Entretanto, o cenário começou a mudar em 2022. As taxas de juros foram retornando a patamares mais elevados e os investidores adotaram uma postura mais criteriosa e racional, algo bem diferente da abundância presente no ano anterior, quando algumas transações chegaram a superar em até dez vezes a receita da empresa adquirida. Em seguida, houve uma queda nos valores e quantidades de M&As.
Os big deals passaram a ser menos comuns e as transações começaram a se concentrar mais no middle market, sendo uma estratégia carregada majoritariamente pelas empresas locais. A estabilização, após cenários tão opostos, veio em 2024. Acredito que o ano se encerra com um ambiente bem mais favorável em comparação com os últimos períodos de inverno para as startups, mesmo com o cenário macroeconômico não tão favorável. Sendo assim, o prognóstico para 2025 é de que há oportunidade para boas empresas, principalmente no middle market.
A verdade é que negócios bons encontrarão compradores, mas os deals não terão valores estratosféricos. E essa tendência mais austera nos valores permanecerá assim pelos próximos anos. Entretanto, a variação da quantidade de zeros nas transações é apenas uma das tendências que marcaram os M&As nos últimos anos. Há outras particularidades que também devem ser levadas em consideração.
A primeira característica destaca como as aquisições brasileiras majoritariamente acontecem por causa do fit entre grandes corporações e startups. Entender esse fenômeno nos ajuda a entender como alguns setores, como o de fintechs, continuaram a ter M&As. Se por um lado as fintechs conseguiriam ameaçar grandes players, a aquisição de soluções financeiras inovadoras oferecidas amplia os ecossistemas e impulsiona a transformação digital de negócios tradicionais. Como resultado, nos últimos anos, o setor somou mais de 190 deals, sendo que 80% das transações são pautadas pelo fit e complementaridade entre os modelos de negócios, segundo dados da Fintech Overview, relatório da ACE Advisors.
Outra singularidade é o protagonismo das companhias brasileiras em comparação com players internacionais. Porém, engana-se quem pensa que tal cenário é composto apenas pela insegurança do capital estrangeiro diante de questões políticas e econômicas locais. Na verdade, também há o amadurecimento e maior capacidade dos negócios brasileiros.
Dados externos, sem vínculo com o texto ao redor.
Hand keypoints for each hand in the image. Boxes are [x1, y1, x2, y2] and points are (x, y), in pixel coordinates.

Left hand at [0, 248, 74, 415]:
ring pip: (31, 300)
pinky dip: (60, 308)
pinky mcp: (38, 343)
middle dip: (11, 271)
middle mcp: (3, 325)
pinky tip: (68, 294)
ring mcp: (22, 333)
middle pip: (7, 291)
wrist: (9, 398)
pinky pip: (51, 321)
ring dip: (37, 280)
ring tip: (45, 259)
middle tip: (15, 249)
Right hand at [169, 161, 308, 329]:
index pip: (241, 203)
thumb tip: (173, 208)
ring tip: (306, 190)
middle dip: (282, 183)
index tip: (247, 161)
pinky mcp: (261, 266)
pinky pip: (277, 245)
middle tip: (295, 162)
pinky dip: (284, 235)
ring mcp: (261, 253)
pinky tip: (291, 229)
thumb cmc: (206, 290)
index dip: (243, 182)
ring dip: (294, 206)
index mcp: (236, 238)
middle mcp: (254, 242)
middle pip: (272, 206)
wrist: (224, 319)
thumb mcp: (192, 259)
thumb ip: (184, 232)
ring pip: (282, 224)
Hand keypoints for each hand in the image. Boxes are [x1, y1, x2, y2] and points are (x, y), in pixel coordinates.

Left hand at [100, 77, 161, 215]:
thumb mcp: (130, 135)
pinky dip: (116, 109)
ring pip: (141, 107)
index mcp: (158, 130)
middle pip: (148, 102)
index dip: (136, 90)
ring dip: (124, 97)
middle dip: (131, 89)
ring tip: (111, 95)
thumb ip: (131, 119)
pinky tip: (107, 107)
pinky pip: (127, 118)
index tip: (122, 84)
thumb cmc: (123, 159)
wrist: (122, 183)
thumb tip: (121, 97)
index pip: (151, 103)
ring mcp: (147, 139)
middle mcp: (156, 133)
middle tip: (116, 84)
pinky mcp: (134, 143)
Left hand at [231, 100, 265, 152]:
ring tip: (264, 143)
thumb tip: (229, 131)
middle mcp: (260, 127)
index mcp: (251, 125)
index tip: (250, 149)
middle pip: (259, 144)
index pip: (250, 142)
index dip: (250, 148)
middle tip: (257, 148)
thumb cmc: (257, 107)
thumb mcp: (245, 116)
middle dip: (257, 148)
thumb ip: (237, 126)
Falando em amadurecimento, esse processo também fez surgir algumas transações com estruturas mais criativas e flexíveis. Há deals bem estratégicos com um perfil de médio e longo prazo nos quais o empreendedor, como pessoa física, recebe uma remuneração considerável no dia 0 e ainda consegue capturar valor ao longo da nova jornada em conjunto com o comprador. A popularização dessas novas nuances criativas também podem potencializar o mercado de M&As em 2025, viabilizando transações que poderiam gerar um gap de valuation no curto prazo. Além disso, o setor também pode ser impulsionado pela possível retomada de IPOs na B3.
Após um hiato que durou cerca de três anos, algumas casas já indicam que pode haver uma janela para IPOs entre o final de 2025 e 2026, mas tudo vai depender de um maior otimismo com o macro brasileiro e das primeiras empresas que se aventurarem em abrir capital. Consequentemente, ao conseguirem acesso a mais capital e serem capazes de resgatar estratégias inorgânicas, a aquisição de outras empresas pode acontecer.
Por fim, apesar de ser difícil determinar o timing exato de quando o mercado de M&A ganhará tração, é certo afirmar que estamos em um cenário que será vantajoso aos negócios mais resilientes que souberem ler e acompanhar as nuances da maturação do setor. Em suma, startups que fizeram a lição de casa de buscar eficiência operacional, receita recorrente e defensabilidade contra fraquezas e ameaças colherão os frutos de todo o esforço empenhado nos últimos anos. Por fim, uma coisa é certa, a questão não é “se” o M&A voltará a aquecer, e sim “quando”.